Companies are increasingly turning to Big Brother-style surveillance tools to stop staff from leaking or stealing sensitive data, as millions work away from the watchful eyes of their bosses and waves of job cuts leave some workers disgruntled.

In particular, a brisk market has sprung up for cyber security groups that wield machine learning and analytics to crunch data on employees’ activity and proactively flag worrying behaviours.

“We’re seeing people say, ‘I need better visibility into what my employees are doing with all of our data at home’,” said Joe Payne, chief executive of cloud security group Code42, which tracks and analyses employees’ activity on work devices. The group examines factors including when an employee typically works, what files they access and how much data they download. 

“[Employers can ask] — if we have 10,000 employees, can you tell us who the most high-risk people are?” he said, adding that his company was handling a rise in cases of data theft among clients. 

Insider threats

According to Mordor Intelligence, the $1.2bn data loss prevention market is set to balloon to $3.8bn by 2025, as many businesses migrate their data to the cloud.

So-called insider threats encompass employees unintentionally sharing private data outside of workplace networks, but also the deliberate stealing of data, typically motivated by financial opportunity or a grudge against an employer. Rarer, but a growing issue, is intellectual property theft and espionage on behalf of foreign governments.

Already more than a third of data breaches involve internal actors, according to a 2019 Verizon analysis of more than 40,000 incidents. At an exclusive meeting of top corporate cyber security heads at RSA, one of the largest cyber security conferences earlier this year, delegates labelled insider threats as their number one concern, according to one person in attendance — above nation state activity and threats from cyber criminals. 

Traditionally, groups such as McAfee have offered tools that detect and block the exfiltration of sensitive data automatically. But there are also newer groups that seek to proactively alert employers to anomalous activity through behavioural analysis of data — which can involve screenshots and keystroke logging — and then place the onus on those employers to act in a way they see fit.

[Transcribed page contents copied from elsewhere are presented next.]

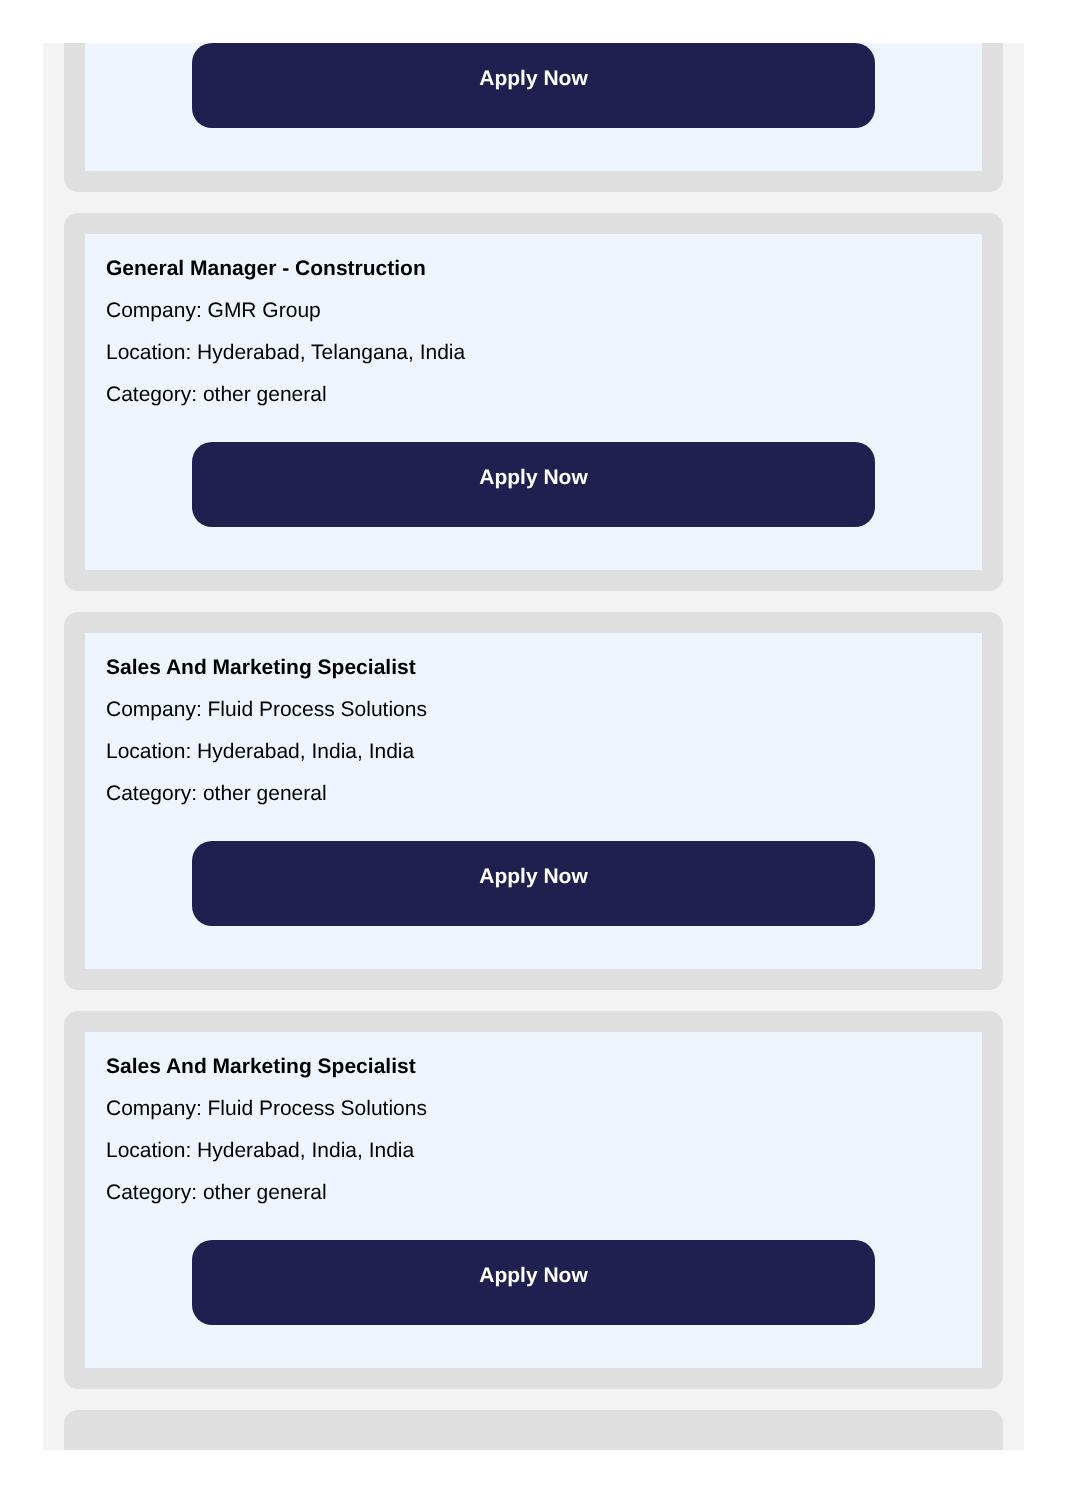Apply Now
General Manager - Construction
Company: GMR Group
Location: Hyderabad, Telangana, India
Category: other general
Apply Now
Sales And Marketing Specialist
Company: Fluid Process Solutions
Location: Hyderabad, India, India
Category: other general
Apply Now
Sales And Marketing Specialist
Company: Fluid Process Solutions
Location: Hyderabad, India, India
Category: other general
Apply Now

Falling under this category, Code42, Teramind, Behavox and InterGuard all told the Financial Times that they were seeing a rise in interest from potential clients under lockdown. 

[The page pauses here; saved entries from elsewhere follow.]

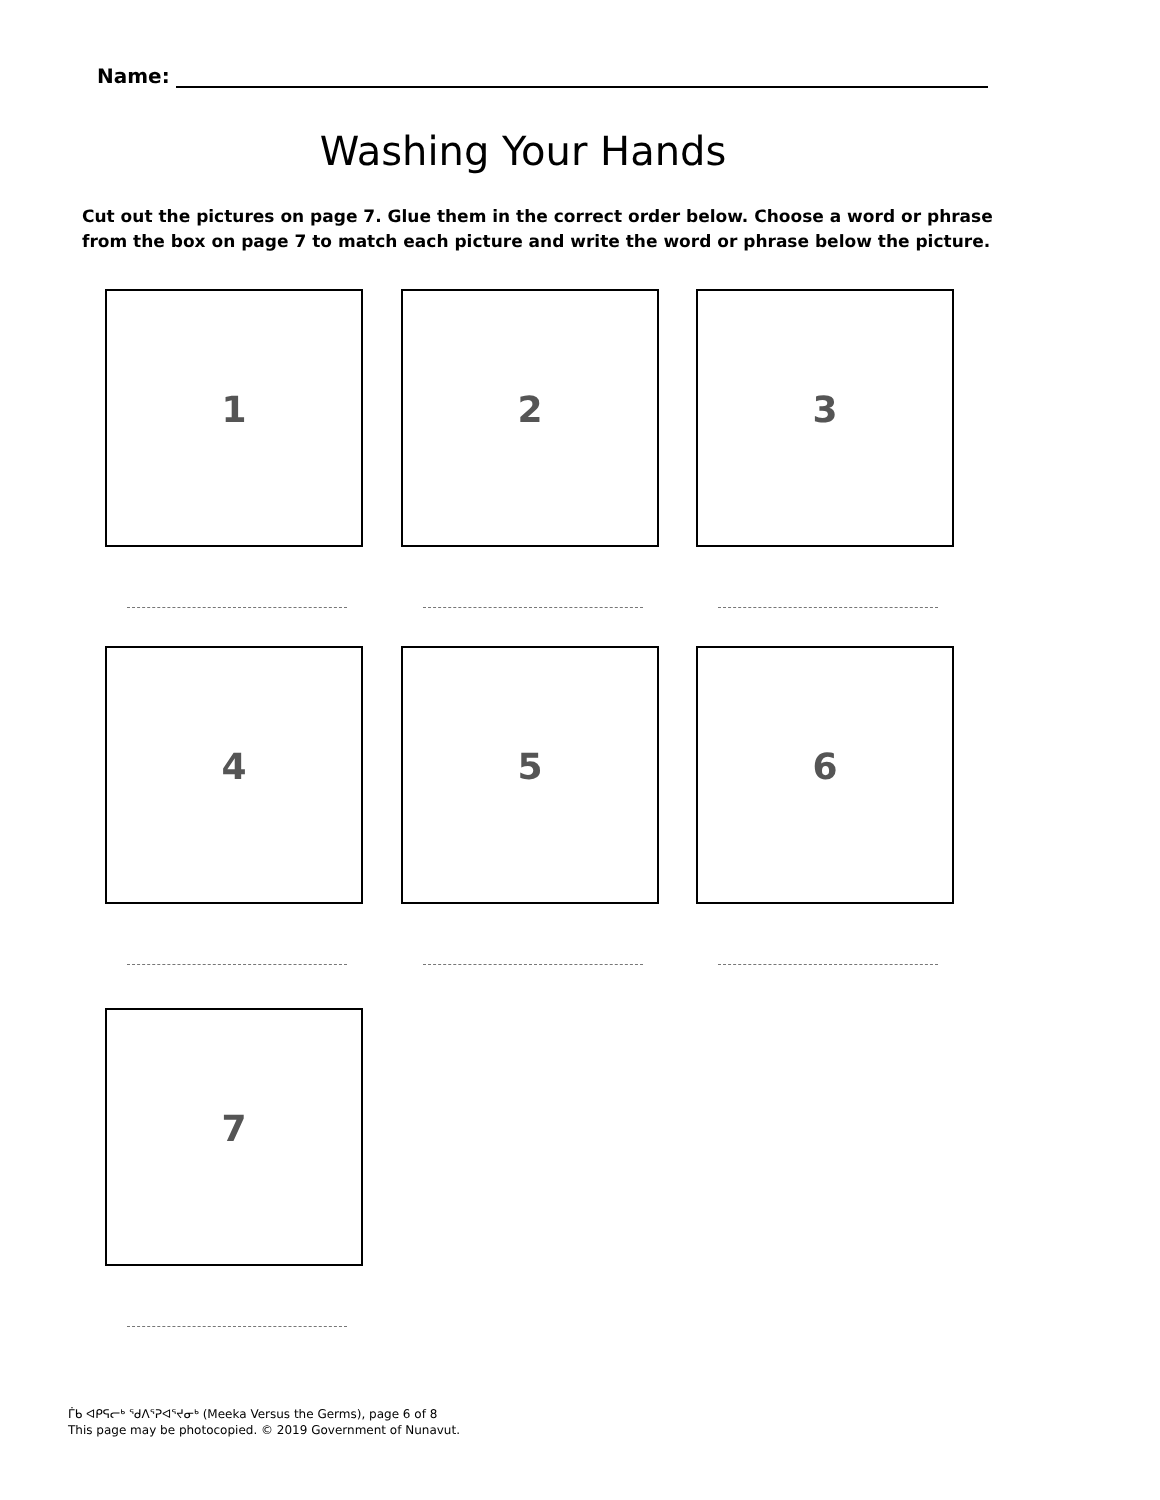Name:
Washing Your Hands
Cut out the pictures on page 7. Glue them in the correct order below. Choose a word or phrase from the box on page 7 to match each picture and write the word or phrase below the picture.
1 2 3
4 5 6
7
ᒦᑲ ᐊᑭᕋᓕᒃ ᖁᐱᕐᕈᐊᕐᔪᓂᒃ (Meeka Versus the Germs), page 6 of 8
This page may be photocopied. © 2019 Government of Nunavut.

“There is an increase [during this pandemic] in people trying to steal intellectual property — reports or valuable HR data, client lists,” said Erkin Adylov, chief executive of artificial intelligence group Behavox, which in February raised $100m from SoftBank’s Vision Fund 2. 

Its software analyses 150 data types to produce insights about employees’ behaviour, including using natural language processing of email and workplace chats to assess “employee sentiment”, he said. “Maybe there is uncertainty about [whether] the people are going to [keep] their job,” Mr Adylov added. 

“The market is moving very fast. I would say it’s probably growing at a clip of 100 per cent a year. The demand is outstripping supply,” he said. 

State adversaries

The risk of nation states opportunistically grooming employees for cyber espionage purposes is also a growing threat, several experts said. The issue was thrust into the spotlight recently when US officials last year charged two Twitter employees with mining data from the company’s internal systems to send to Saudi Arabia.

“If I were a nation state actor [involved in cyber espionage] . . . certainly this is an opportunity to exploit some realities that exist. This is a heightened environment,” said Homayun Yaqub, a senior security strategist at cyber group Forcepoint.

You need to be aware as a business and a technology of the creepy line

Omer Tene, International Association of Privacy Professionals

Executives at Strider Technologies, which wields proprietary data sets and human intelligence to help companies combat economic espionage, said it was seeing more recruitment of foreign spies, particularly by China, take place online under lockdown, rather than at events and conferences. “We’re providing [customers] with the capability to respond to that [changing] adversary tactic,” said chief executive Greg Levesque. 

Nevertheless, critics argue that the technology is still nascent and further investment is needed to develop a more accurate understanding of what risky patterns of behaviour look like.

And while employers have long been able to legally monitor emails and web activity for signs of external cyber security threats, for some there is a discomfort about the privacy and trust implications of using such tools on staff.

“It’s intrusive, it’s not very culturally palatable,” said former US army intelligence sergeant and former Palantir executive Greg Barbaccia. “To me, the insider threat is a cultural human problem. If someone wants to be malicious . . . you need to solve the human problem.”

Omer Tene, vice-president of the International Association of Privacy Professionals, said: “Data breaches have been a huge issue. It’s understandable why businesses would want to protect against that. I wouldn’t be alarmist.

“But you need to be aware as a business and a technology of the creepy line,” he added. “Are you doing anything . . . unexpected that will trigger backlash?”